Dogs

Tuesday, November 28, 2006

I was puttering around a message board and came across a post from this woman who had recently spent 2 grand on treatment for her two cats. She posted that she was having trouble getting one of the cats to take his anti-nausea pills (they MAKE those for cats?), and someone suggested that she get the suppository version...since the in hole ain't workin', try the out hole right? Well this reminded me of my Grandma and her dog Mikey. For those who have followed my blog for a while, this is Grandma of Hooters and Meet The Fuckers fame.

My Grandma used to have this dog, Mikey...I think it was some kind of terrier mutt, small, white, real mangy looking. Well Mikey was kinda high strung and prone to these fits where he'd flip the fuck out and run all over the house like a maniac, then he'd stop and twitch for a while with his tongue hanging out before passing out from sheer exhaustion. He was also one to pick fights with the neighborhood doberman, who literally shit bigger than Mikey...Grandma tells this story about the time the doberman really fucked Mikey up, and she had to stuff his eyeball back into the socket when he came home. This is a woman who to this day will stick her bare finger into a diaper to determine if shit is present, needless to say the old bat has a strong stomach.

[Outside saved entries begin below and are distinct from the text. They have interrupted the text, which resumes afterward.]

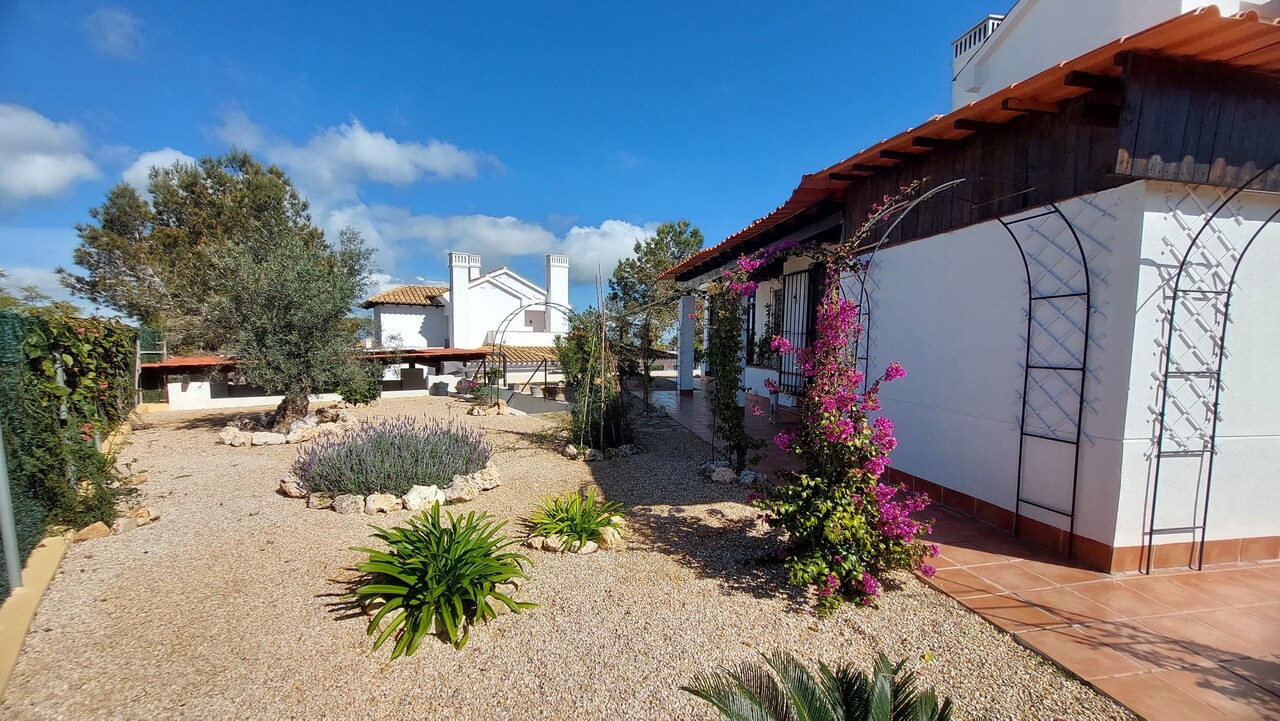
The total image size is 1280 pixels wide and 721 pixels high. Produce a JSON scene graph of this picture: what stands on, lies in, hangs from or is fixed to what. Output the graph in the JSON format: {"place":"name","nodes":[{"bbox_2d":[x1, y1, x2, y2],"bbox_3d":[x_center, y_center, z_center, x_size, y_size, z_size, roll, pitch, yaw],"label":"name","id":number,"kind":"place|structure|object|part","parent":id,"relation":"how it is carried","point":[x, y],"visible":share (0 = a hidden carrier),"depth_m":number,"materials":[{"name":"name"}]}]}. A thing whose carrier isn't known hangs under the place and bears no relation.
{"place":"outdoors","nodes":[
{"label":"outdoors","id":0,"kind":"place"},
{"bbox_2d":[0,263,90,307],"label":"cloud","id":1,"kind":"structure","parent":0,"point":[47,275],"materials":[{"name":"white"}]},
{"bbox_2d":[0,102,99,201],"label":"cloud","id":2,"kind":"structure","parent":0,"point":[52,163],"materials":[{"name":"white"}]},
{"bbox_2d":[88,6,144,57],"label":"cloud","id":3,"kind":"structure","parent":0,"point":[123,30],"materials":[{"name":"white"}]},
{"bbox_2d":[120,147,200,192],"label":"cloud","id":4,"kind":"structure","parent":0,"point":[172,159],"materials":[{"name":"white"}]},
{"bbox_2d":[142,346,506,408],"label":"building","id":5,"kind":"structure","parent":0,"point":[443,351],"depth_m":15.00,"materials":[{"name":"white paint"}]},
{"bbox_2d":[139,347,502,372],"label":"pergola roof","id":6,"kind":"structure","parent":5,"relation":"on","point":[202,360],"depth_m":15.53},
{"bbox_2d":[212,111,503,189],"label":"cloud","id":7,"kind":"structure","parent":0,"point":[385,163],"materials":[{"name":"white"}]},
{"bbox_2d":[364,250,574,383],"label":"white house","id":8,"kind":"structure","parent":0,"point":[503,294],"depth_m":24.47,"materials":[{"name":"white paint"}]},
{"bbox_2d":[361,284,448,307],"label":"tiled roof","id":9,"kind":"structure","parent":8,"relation":"on","point":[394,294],"depth_m":25.48,"materials":[{"name":"tile"}]},
{"bbox_2d":[448,252,480,347],"bbox_3d":[-9.341,-2.892,25.231,1.166,4.771,0.940,0,4,-12],"label":"chimney","id":10,"kind":"object","parent":8,"relation":"attached to","point":[452,289],"visible":0.83,"depth_m":24.84,"materials":[{"name":"white paint"}]},
{"bbox_2d":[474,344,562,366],"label":"tiled roof","id":11,"kind":"structure","parent":8,"relation":"attached to","point":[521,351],"depth_m":21.09,"materials":[{"name":"tile"}]},
{"bbox_2d":[524,308,546,331],"bbox_3d":[-5.676,-2.021,25.627,1.285,1.294,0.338,0,4,-12],"label":"window","id":12,"kind":"structure","parent":8,"relation":"in","point":[535,314],"depth_m":25.64,"materials":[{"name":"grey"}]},
{"bbox_2d":[545,254,569,314],"bbox_3d":[-4.781,-3.350,27.505,1.051,4.769,0.943,0,4,-12],"label":"chimney","id":13,"kind":"object","parent":8,"relation":"on","point":[554,291],"visible":0.75,"depth_m":27.13,"materials":[{"name":"white paint"}]},
{"bbox_2d":[313,203,661,280],"label":"cloud","id":14,"kind":"structure","parent":0,"point":[637,232],"materials":[{"name":"white"}]},
{"bbox_2d":[0,0,996,325],"label":"sky","id":15,"kind":"structure","parent":0,"point":[505,3],"materials":[{"name":"blue"}]},
{"bbox_2d":[2,391,1141,720],"label":"gravel ground","id":16,"kind":"structure","parent":0,"point":[156,442],"materials":[{"name":"beige gravel"}]},
{"bbox_2d":[0,533,68,693],"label":"concrete curb","id":17,"kind":"structure","parent":16,"relation":"on","point":[56,543],"depth_m":3.18,"materials":[{"name":"yellow concrete"}]},
{"bbox_2d":[0,425,21,596],"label":"metal post","id":18,"kind":"object","parent":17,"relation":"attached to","point":[5,539],"visible":0.87,"depth_m":3.50,"materials":[{"name":"grey metal"}]},
{"bbox_2d":[0,306,142,589],"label":"green fence","id":19,"kind":"object","parent":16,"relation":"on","point":[24,319],"visible":0.78,"depth_m":4.82,"materials":[{"name":"green plant"}]},
{"bbox_2d":[57,462,128,532],"bbox_3d":[-5.486,1.288,4.787,0.836,0.818,0.925,0,4,-12],"label":"shrub","id":20,"kind":"object","parent":16,"relation":"on","point":[82,511],"visible":0.71,"depth_m":4.71,"materials":[{"name":"green plant"}]},
{"bbox_2d":[74,521,112,541],"bbox_3d":[-5.269,1.652,4.631,0.264,0.171,0.282,3,4,28],"label":"rock","id":21,"kind":"object","parent":16,"relation":"on","point":[96,532],"visible":0.84,"depth_m":4.56,"materials":[{"name":"beige stone"}]},
{"bbox_2d":[69,505,159,543],"bbox_3d":[-5.234,1.624,4.773,0.614,0.179,0.764,0,4,-12],"label":"rock border","id":22,"kind":"object","parent":16,"relation":"on","point":[96,525],"visible":0.75,"depth_m":4.66,"materials":[{"name":"beige stone"}]},
{"bbox_2d":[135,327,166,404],"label":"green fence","id":23,"kind":"object","parent":16,"relation":"on","point":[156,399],"visible":0.52,"depth_m":12.54,"materials":[{"name":"green metal"}]},
{"bbox_2d":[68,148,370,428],"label":"olive tree","id":24,"kind":"object","parent":16,"relation":"on","point":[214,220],"visible":0.99,"depth_m":15.21,"materials":[{"name":"plant"}]},
{"label":"trunk","id":25,"kind":"part","parent":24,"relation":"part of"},
{"bbox_2d":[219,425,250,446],"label":"rock","id":26,"kind":"object","parent":16,"relation":"on","point":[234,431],"visible":0.94,"depth_m":8.38,"materials":[{"name":"stone"}]},
{"bbox_2d":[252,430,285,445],"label":"rock","id":27,"kind":"object","parent":16,"relation":"on","point":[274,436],"visible":0.95,"depth_m":8.31,"materials":[{"name":"white stone"}]},
{"bbox_2d":[217,405,357,447],"bbox_3d":[-6.660,1.297,9.227,2.493,0.445,2.472,0,4,-12],"label":"rock border","id":28,"kind":"object","parent":16,"relation":"on","point":[276,440],"visible":0.81,"depth_m":8.81,"materials":[{"name":"stone"}]},
{"bbox_2d":[279,476,307,498],"bbox_3d":[-4.169,1.534,5.830,0.390,0.231,0.343,3,4,29],"label":"rock","id":29,"kind":"object","parent":16,"relation":"on","point":[285,484],"visible":0.84,"depth_m":5.70,"materials":[{"name":"stone"}]},
{"bbox_2d":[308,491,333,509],"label":"rock","id":30,"kind":"object","parent":16,"relation":"on","point":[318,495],"visible":0.9,"depth_m":5.32,"materials":[{"name":"stone"}]},
{"bbox_2d":[332,493,363,514],"bbox_3d":[-3.168,1.560,5.231,0.338,0.212,0.301,2,4,24],"label":"rock","id":31,"kind":"object","parent":16,"relation":"on","point":[339,506],"visible":0.96,"depth_m":5.13,"materials":[{"name":"stone"}]},
{"bbox_2d":[340,363,382,406],"bbox_3d":[-7.407,0.690,12.762,1.205,1.266,1.227,0,4,-12],"label":"shrub","id":32,"kind":"object","parent":16,"relation":"on","point":[366,401],"visible":0.68,"depth_m":12.56,"materials":[{"name":"green plant"}]},
{"bbox_2d":[364,491,400,514],"bbox_3d":[-2.813,1.559,5.262,0.379,0.228,0.353,3,4,27],"label":"rock","id":33,"kind":"object","parent":16,"relation":"on","point":[376,495],"visible":0.92,"depth_m":5.15,"materials":[{"name":"stone"}]},
{"bbox_2d":[277,460,501,515],"bbox_3d":[-2.803,1.498,5.671,2.538,0.284,1.723,0,4,-12],"label":"stone border","id":34,"kind":"object","parent":16,"relation":"on","point":[438,495],"visible":0.74,"depth_m":5.26,"materials":[{"name":"stone"}]},
{"bbox_2d":[289,415,493,499],"bbox_3d":[-3.069,1.152,6.024,2.659,0.887,2.087,0,4,-12],"label":"lavender bush","id":35,"kind":"object","parent":16,"relation":"on","point":[392,442],"visible":0.96,"depth_m":5.63,"materials":[{"name":"plant"}]},
{"bbox_2d":[402,484,443,512],"bbox_3d":[-2.406,1.534,5.334,0.400,0.279,0.405,3,5,33],"label":"rock","id":36,"kind":"object","parent":16,"relation":"on","point":[438,495],"visible":0.92,"depth_m":5.22,"materials":[{"name":"white stone"}]},
{"bbox_2d":[341,503,537,659],"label":"plant","id":37,"kind":"object","parent":16,"relation":"on","point":[487,555],"visible":0.98,"depth_m":3.23,"materials":[{"name":"green plant"}]},
{"bbox_2d":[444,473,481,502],"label":"rock","id":38,"kind":"object","parent":16,"relation":"on","point":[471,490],"visible":0.86,"depth_m":5.54,"materials":[{"name":"stone"}]},
{"bbox_2d":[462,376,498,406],"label":"flowering plant","id":39,"kind":"object","parent":16,"relation":"on","point":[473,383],"visible":0.78,"depth_m":13.08,"materials":[{"name":"plant"}]},
{"bbox_2d":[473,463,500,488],"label":"rock","id":40,"kind":"object","parent":16,"relation":"on","point":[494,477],"visible":0.8,"depth_m":6.10,"materials":[{"name":"stone"}]},
{"bbox_2d":[466,397,511,415],"bbox_3d":[-3.762,1.224,11.960,1.181,0.392,1.261,0,4,-12],"label":"rock pile","id":41,"kind":"object","parent":16,"relation":"on","point":[501,406],"visible":0.85,"depth_m":11.76,"materials":[{"name":"stone"}]},
{"bbox_2d":[493,302,573,403],"bbox_3d":[-2.707,-0.091,12.350,2.394,2.928,0.733,0,4,-12],"label":"garden arch","id":42,"kind":"structure","parent":16,"relation":"on","point":[503,330],"depth_m":12.17,"materials":[{"name":"black metal"}]},
{"bbox_2d":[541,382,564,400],"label":"flower pot","id":43,"kind":"object","parent":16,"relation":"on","point":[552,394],"visible":0.95,"depth_m":13.78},
{"bbox_2d":[524,489,626,552],"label":"green plant","id":44,"kind":"object","parent":16,"relation":"on","point":[593,529],"visible":0.97,"depth_m":4.41,"materials":[{"name":"green plant"}]},
{"bbox_2d":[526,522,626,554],"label":"rock border","id":45,"kind":"object","parent":16,"relation":"on","point":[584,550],"visible":0.79,"depth_m":4.21,"materials":[{"name":"beige stone"}]},
{"bbox_2d":[567,267,630,452],"bbox_3d":[-0.681,0.022,7.671,1.283,2.901,1.387,0,4,-12],"label":"shrub","id":46,"kind":"object","parent":16,"relation":"on","point":[589,429],"visible":0.95,"depth_m":7.58,"materials":[{"name":"plant"}]},
{"bbox_2d":[562,441,637,461],"bbox_3d":[-0.668,1.414,7.572,1.273,0.228,1.111,0,4,-12],"label":"rock border","id":47,"kind":"object","parent":16,"relation":"on","point":[586,452],"visible":0.86,"depth_m":7.33,"materials":[{"name":"stone"}]},
{"bbox_2d":[597,523,624,549],"bbox_3d":[-0.274,1.621,4.439,0.278,0.193,0.283,3,4,31],"label":"rock","id":48,"kind":"object","parent":16,"relation":"on","point":[616,536],"visible":0.81,"depth_m":4.35,"materials":[{"name":"beige stone"}]},
{"bbox_2d":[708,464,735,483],"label":"rock","id":49,"kind":"object","parent":16,"relation":"on","point":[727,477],"visible":0.97,"depth_m":6.12,"materials":[{"name":"stone"}]},
{"bbox_2d":[700,461,764,486],"bbox_3d":[1.173,1.452,6.168,0.778,0.221,0.979,0,4,-12],"label":"rock pile","id":50,"kind":"object","parent":16,"relation":"on","point":[727,479],"visible":0.86,"depth_m":6.04,"materials":[{"name":"stone"}]},
{"bbox_2d":[702,254,763,475],"bbox_3d":[1.219,0.052,6.334,0.743,2.881,1.707,0,4,-12],"label":"climbing vine","id":51,"kind":"object","parent":16,"relation":"on","point":[734,415],"visible":0.87,"depth_m":6.20,"materials":[{"name":"plant"}]},
{"bbox_2d":[681,651,954,720],"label":"cycad","id":52,"kind":"object","parent":16,"relation":"on","point":[848,710],"visible":0.99,"depth_m":2.05,"materials":[{"name":"green plant"}]},
{"bbox_2d":[747,183,940,617],"bbox_3d":[1.534,0.202,3.726,1.447,3.104,1.890,0,4,-12],"label":"bougainvillea","id":53,"kind":"object","parent":16,"relation":"on","point":[843,422],"visible":0.97,"depth_m":3.50,"materials":[{"name":"plant"}]},
{"bbox_2d":[642,0,1279,572],"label":"house","id":54,"kind":"structure","parent":0,"point":[915,456],"depth_m":3.98,"materials":[{"name":"white paint"}]},
{"bbox_2d":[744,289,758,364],"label":"window","id":55,"kind":"structure","parent":54,"relation":"in","point":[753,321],"depth_m":11.21,"materials":[{"name":"black"}]},
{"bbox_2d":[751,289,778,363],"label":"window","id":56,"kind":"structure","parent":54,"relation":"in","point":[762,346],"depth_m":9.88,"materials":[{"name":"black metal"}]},
{"bbox_2d":[774,266,817,394],"bbox_3d":[2.927,-0.550,8.984,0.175,2.513,1.291,0,4,-12],"label":"barred window","id":57,"kind":"structure","parent":54,"relation":"in","point":[792,296],"depth_m":9.08,"materials":[{"name":"black metal"}]},
{"bbox_2d":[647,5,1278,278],"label":"tiled roof","id":58,"kind":"structure","parent":54,"relation":"on","point":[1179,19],"depth_m":3.99,"materials":[{"name":"tile"}]},
{"bbox_2d":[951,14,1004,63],"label":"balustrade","id":59,"kind":"object","parent":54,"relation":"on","point":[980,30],"visible":0.25,"depth_m":9.49,"materials":[{"name":"white"}]},
{"bbox_2d":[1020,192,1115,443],"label":"lattice trellis","id":60,"kind":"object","parent":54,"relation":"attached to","point":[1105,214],"visible":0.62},
{"bbox_2d":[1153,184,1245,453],"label":"lattice trellis","id":61,"kind":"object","parent":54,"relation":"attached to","point":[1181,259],"visible":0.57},
{"bbox_2d":[654,377,1278,720],"label":"tiled patio","id":62,"kind":"structure","parent":0,"point":[1151,587],"materials":[{"name":"red"}]},
{"bbox_2d":[677,293,695,392],"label":"porch column","id":63,"kind":"structure","parent":62,"relation":"on","point":[690,337],"depth_m":14.20,"materials":[{"name":"white paint"}]},
{"bbox_2d":[840,174,1089,563],"bbox_3d":[2.684,0.056,4.241,1.899,3.237,0.854,0,4,-12],"label":"garden arch","id":64,"kind":"structure","parent":62,"relation":"on","point":[1017,504],"depth_m":4.00,"materials":[{"name":"black metal"}]},
{"bbox_2d":[1142,165,1279,576],"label":"trellis","id":65,"kind":"object","parent":62,"relation":"on","point":[1174,298],"visible":0.99,"depth_m":3.50,"materials":[{"name":"black metal"}]},
{"bbox_2d":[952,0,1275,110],"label":"white building","id":66,"kind":"structure","parent":0,"point":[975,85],"depth_m":8.27,"materials":[{"name":"white paint"}]},
{"label":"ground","id":67,"kind":"structure","parent":0},
{"bbox_2d":[605,219,705,368],"bbox_3d":[0.972,-3.060,28.941,6.784,10.044,6.904,0,4,-12],"label":"tree","id":68,"kind":"object","parent":67,"relation":"on","point":[683,243],"visible":0.66,"depth_m":27.63,"materials":[{"name":"plant"}]}
]}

Anyway, Mikey really hated thunderstorms, and would do his flip-the-fuck-out routine for the entire night and Grandma wouldn't get any sleep. Grams was a bit of a pill popper at the time...well, a lot of a pill popper truth be told, she was doing the Elvis Presley routine of uppers during the day and downers at night...so she decided to share the wealth with Mikey and started stuffing half quaaludes up his ass whenever it rained. After a few months of this, Mikey was noticeably calmer, but he drooled and twitched a lot more and started spontaneously pissing himself when you turned a light on. Really odd. I was probably only 6 years old when all this went on, but I remember thinking that maybe dogs shouldn't have pills up their poo-hole.

My dad, years later, named his youngest son Mikey. I don't think he named him after the pill popping dog, but I can't help but think of that weird little mutt every time I see my brother.


Now that I've conjured up this particular memory, I'm sitting here wishing I had some normal childhood stories...like apple picking or baking cookies or something. What the fuck?

1 Comments:

  • At 11/29/2006 6:38 PM, Anonymous Anonymous said…

    That my dear was absolutly hilarious! I Don't think I've laughed that hard in months!